MY MOTHER'S KEEPER by B.D. Hyman Morrow; 347 pages; $17.95 Scandal began with the first motion picture, but the modern sharper-than-a-serpent's-tooth era can be traced to 1978 and the appearance of Mommie Dearest, the harsh memoir of Joan Crawford. My Mother's Keeper, by B.D. Hyman, is even more acrimonious. Joan Crawford was dead a year when the revenge was taken. Bette Davis is still alive and ticking. B. (for Barbara) D. (for Davis) Hyman declares that the front door is always open to her estranged mother. But only a masochist would enter after the appearance of this seething volume. According to the author, the Mother Goddam of movies for four decades was something else offscreen. The paranoid figure saw herself as a feminine version of Gulliver. "Never relax," she warned B.D., "or the Lilliputians will climb up your legs and devour your soul." No defect goes uncharted, from the star's alcoholism to violent maledictions from her fourth husband, Actor Gary Merrill: "The only people who can be around you for long without wanting to kill you are faggots."
Physical catastrophes of old age, among them strokes and a mastectomy, follow like biblical punishments.
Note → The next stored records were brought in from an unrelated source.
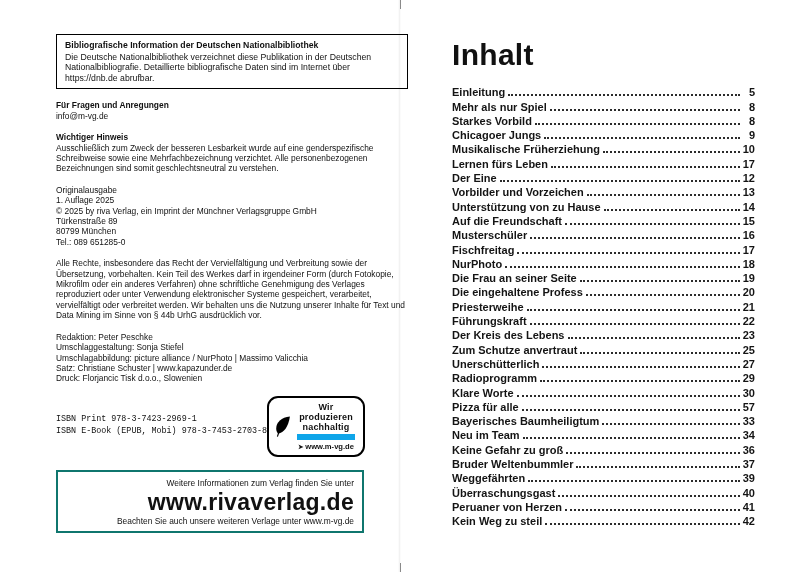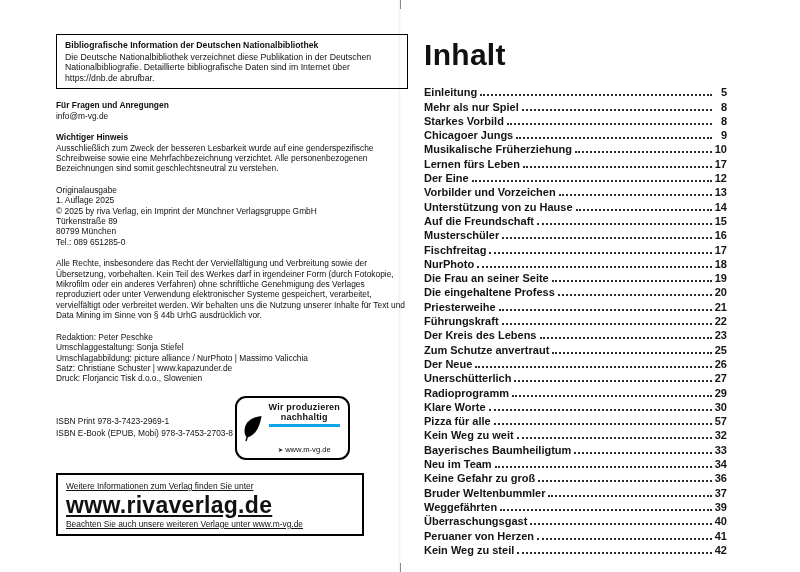--- a/index.html
+++ b/index.html
@@ -36,7 +36,7 @@
   .promo-url{font-size:23px;font-weight:bold;line-height:27px;letter-spacing:.3px;}
 
   
-  .page-right{position:absolute;left:424px;top:38px;width:303px;}
+  .page-right{position:absolute;left:452px;top:38px;width:303px;}
   .inhalt{font-size:30px;font-weight:bold;line-height:34px;margin:0 0 12px 0;letter-spacing:.3px;}
   .toc-row{display:flex;align-items:flex-end;height:14.3px;font-size:11px;font-weight:bold;color:#141414;}
   .toc-label{white-space:nowrap;text-align:center;}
If pity is contained in these pages, it is intended for the author, not her subject. B.D. now lives in the Bahamas, 3,000 miles from Hollywood, but My Mother's Keeper has distanced her even further from her mother, and from reticence and common decency.
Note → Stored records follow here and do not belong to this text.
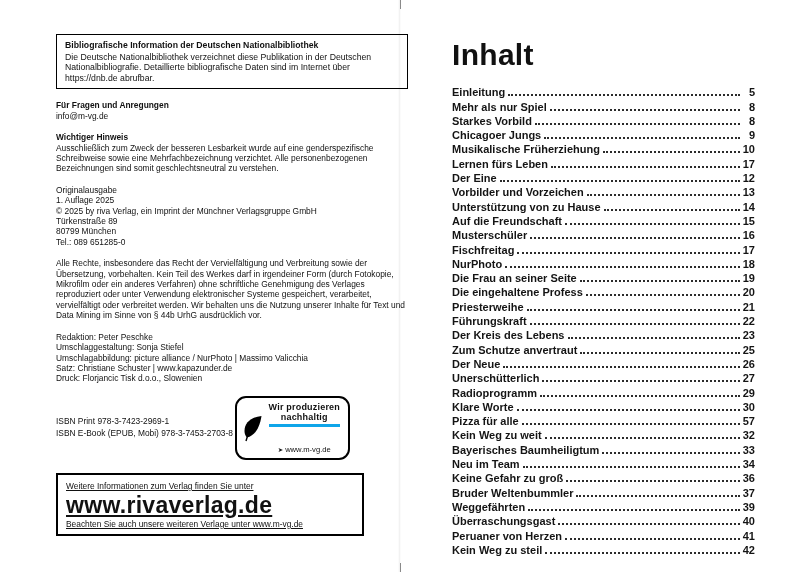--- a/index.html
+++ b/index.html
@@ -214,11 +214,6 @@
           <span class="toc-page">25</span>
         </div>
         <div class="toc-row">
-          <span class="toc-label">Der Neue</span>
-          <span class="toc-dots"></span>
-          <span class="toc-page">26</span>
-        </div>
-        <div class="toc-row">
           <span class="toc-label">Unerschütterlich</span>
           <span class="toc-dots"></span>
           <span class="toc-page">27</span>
CONFESSIONS OF A HOOKER by Bob Hope as told to Dwayne Netland Doubleday; 230 pages; $17.95 Since he first visited an indoor driving range in Manhattan back in the '30s, the standup octogenarian has played on nearly 2,000 golf courses around the world. With an amalgam of Friars roast hostilities and fund-raiser geniality, Bob Hope says thanks for the memories to the pros and putters who have helped the game. Along the fairway he observes the links style of most Presidents since Eisenhower. When Ike met Hope in wartime Algiers, the general's first words were "How's your golf?" The athletic J.F.K. was too "restless" to play well, and Richard Nixon displayed a strange combination of obsession and guilelessness. Gerald Ford, of course, "made golf a contact sport." Reagan "once broke 100 and that's pretty good for a man on horseback." Hope saves his real affection for celebrities little known for their low handicaps, including Humphrey Bogart and Ruby Keeler. The wildest amateur: Babe Ruth. The smoothest: Joe Louis. Even nongolfers can enjoy the gossip, the jokes and some 100 black-and-white photographs of performers and politicians. Although Hope claims that his scores are now closer to his weight than his age, his follow-through has seldom been better.